I base my position sizing in my trades on the fact that I never want to lose more than 1% on any one trade. If I am trading with a $100,000 account, I don’t want to lose more than $1,000 in a losing trade. A stop loss level has to start at the price level that you know you are wrong, and work back to position sizing. If the support level on your trade is $105 for your entry and you set your stop at $100, then you can trade 200 shares with a stop at the $100 price level. 200 X $105 = $21,000 position size for 200 shares. This is about 20% of your total trading capital with about a 5% stop loss on your position that equals a 1% loss of your total trading capital.
- A 20% position of your total trading capital gives you a potential 5% stop loss on your position to equal 1% of total trading capital.
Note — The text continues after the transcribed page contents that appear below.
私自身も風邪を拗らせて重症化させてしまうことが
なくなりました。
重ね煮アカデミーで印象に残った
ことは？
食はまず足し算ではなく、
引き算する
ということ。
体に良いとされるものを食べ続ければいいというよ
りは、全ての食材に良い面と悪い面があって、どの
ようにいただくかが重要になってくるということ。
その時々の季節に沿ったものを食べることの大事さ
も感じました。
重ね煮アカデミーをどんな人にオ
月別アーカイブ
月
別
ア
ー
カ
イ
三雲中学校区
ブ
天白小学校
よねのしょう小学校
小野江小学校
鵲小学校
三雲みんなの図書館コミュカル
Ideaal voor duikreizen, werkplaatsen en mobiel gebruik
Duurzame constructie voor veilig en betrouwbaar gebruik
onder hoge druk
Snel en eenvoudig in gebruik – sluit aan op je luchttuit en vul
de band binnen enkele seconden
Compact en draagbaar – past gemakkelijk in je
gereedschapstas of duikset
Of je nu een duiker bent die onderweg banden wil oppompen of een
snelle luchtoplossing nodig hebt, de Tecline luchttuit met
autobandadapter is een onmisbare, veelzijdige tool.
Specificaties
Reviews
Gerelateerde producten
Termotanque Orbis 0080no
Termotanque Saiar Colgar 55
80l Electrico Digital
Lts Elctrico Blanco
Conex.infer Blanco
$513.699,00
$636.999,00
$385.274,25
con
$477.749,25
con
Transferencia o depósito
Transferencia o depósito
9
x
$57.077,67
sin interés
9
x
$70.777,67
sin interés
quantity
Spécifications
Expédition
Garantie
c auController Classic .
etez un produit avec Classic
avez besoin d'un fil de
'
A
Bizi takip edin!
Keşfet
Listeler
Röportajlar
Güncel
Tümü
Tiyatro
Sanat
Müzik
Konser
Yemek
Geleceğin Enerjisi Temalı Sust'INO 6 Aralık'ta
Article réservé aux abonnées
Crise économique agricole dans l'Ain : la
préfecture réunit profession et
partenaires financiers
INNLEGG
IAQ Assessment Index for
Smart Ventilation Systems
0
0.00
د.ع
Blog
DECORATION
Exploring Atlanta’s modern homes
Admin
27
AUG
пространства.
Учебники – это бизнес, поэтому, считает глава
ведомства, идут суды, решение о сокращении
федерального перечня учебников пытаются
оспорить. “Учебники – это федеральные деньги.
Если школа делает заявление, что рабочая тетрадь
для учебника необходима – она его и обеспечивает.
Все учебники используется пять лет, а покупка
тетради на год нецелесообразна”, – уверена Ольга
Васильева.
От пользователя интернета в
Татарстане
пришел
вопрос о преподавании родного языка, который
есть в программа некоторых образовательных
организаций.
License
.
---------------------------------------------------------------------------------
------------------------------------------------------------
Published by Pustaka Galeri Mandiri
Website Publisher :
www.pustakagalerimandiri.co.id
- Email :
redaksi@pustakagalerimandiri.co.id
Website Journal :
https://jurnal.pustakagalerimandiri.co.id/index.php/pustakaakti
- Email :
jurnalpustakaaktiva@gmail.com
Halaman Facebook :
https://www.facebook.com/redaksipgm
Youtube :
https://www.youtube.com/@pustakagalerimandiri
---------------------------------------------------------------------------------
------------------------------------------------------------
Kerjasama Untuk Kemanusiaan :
- A 10% position of your total trading capital gives you a potential 10% stop loss on your position to equal 1% of total trading capital.
- A 5% position of your total trading capital gives you a potential 20% stop loss on your position to equal 1% of total trading capital.
The average true range (ATR) can give you the daily range of price movement and help you position size based on your time frame and your stocks volatility. If your entry is $105, your stop is $100, and the ATR is $1, then you have a five days worth of movement against you as a stop.
Start with your stop loss level and volatility to give yourself your position size. The more room you want on your stop determines how big of a position size you can take.
If you only risk losing 1% of your trading capital when you are wrong, then every trade can become just one of the next 100 with little emotional impact. Ultimately, you can survive losing streaks and increase your odds of prosperity.